Plain radiography will usually give the diagnosis, although in the presence of severe comminution or deformity they may be difficult to interpret. A CT will give a good assessment of fracture severity and anatomy, contributing to the decision on whether to offer surgery, and surgical planning.

CT of bilateral talar body and calcaneal fractures

Treatment

Initial resuscitation, pain relief, treatment of open wounds and temporary splintage are generally applicable to all serious injuries.

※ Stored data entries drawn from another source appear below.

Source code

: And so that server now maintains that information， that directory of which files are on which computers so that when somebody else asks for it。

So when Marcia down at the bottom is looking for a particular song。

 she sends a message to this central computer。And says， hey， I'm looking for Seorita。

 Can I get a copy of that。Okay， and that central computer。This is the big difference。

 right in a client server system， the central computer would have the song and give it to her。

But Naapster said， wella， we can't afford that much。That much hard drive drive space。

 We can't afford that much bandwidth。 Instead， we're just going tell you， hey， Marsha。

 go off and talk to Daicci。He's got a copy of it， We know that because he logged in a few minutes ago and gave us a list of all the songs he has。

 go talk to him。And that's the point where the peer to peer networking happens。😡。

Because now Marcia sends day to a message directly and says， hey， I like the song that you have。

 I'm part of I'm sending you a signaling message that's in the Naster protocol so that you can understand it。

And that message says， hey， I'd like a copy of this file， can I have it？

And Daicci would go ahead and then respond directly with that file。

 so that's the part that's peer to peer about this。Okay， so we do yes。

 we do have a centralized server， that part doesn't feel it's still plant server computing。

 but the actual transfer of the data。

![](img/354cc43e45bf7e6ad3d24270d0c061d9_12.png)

Displacement of the ankle or subtalar surfaces, open injury, or overall malalignment, would generally be considered indications for ORIF. Undisplaced fractures seem to be uncommon. A few fractures are so severely comminuted that there seems little point in trying to reconstruct them acutely.

Access may be possible through anterolateral and/or anteromedial approaches. However, more posterior fracture lines or comminution may require medial or lateral malleolar osteotomy. Indeed, some of these injuries have associated malleolar fractures which are not necessarily convenient for access to the talus.

Fixation is normally with lag screws which may have to be countersunk to prevent impingement. Headless screw designs are available but may not give enough compression.

 
Severe, extruded body fracture with tibial nerve injury  
ORIF using medial malleolar osteotomy 3 months, talus healed with AVN affecting body and medial malleolus

Outcomes and complications

Talar body fractures are severe injuries which usually result in some functional reduction. Vallier found that about 2/3 of patients returned to their previous work. The main outcome predictor is the severity of the original injury as expressed by comminution and the presence of an open wound.

Most patients develop some osteoarthritis of the ankle and/or subtalar joint. 38% of Vallier’s patients developed osteonecrosis and half of these had talar collapse. However, it is not clear how many of these patients needed further surgery. Vallier’s series included two amputations for severe initial injuries and five subtalar, ankle or triple fusions.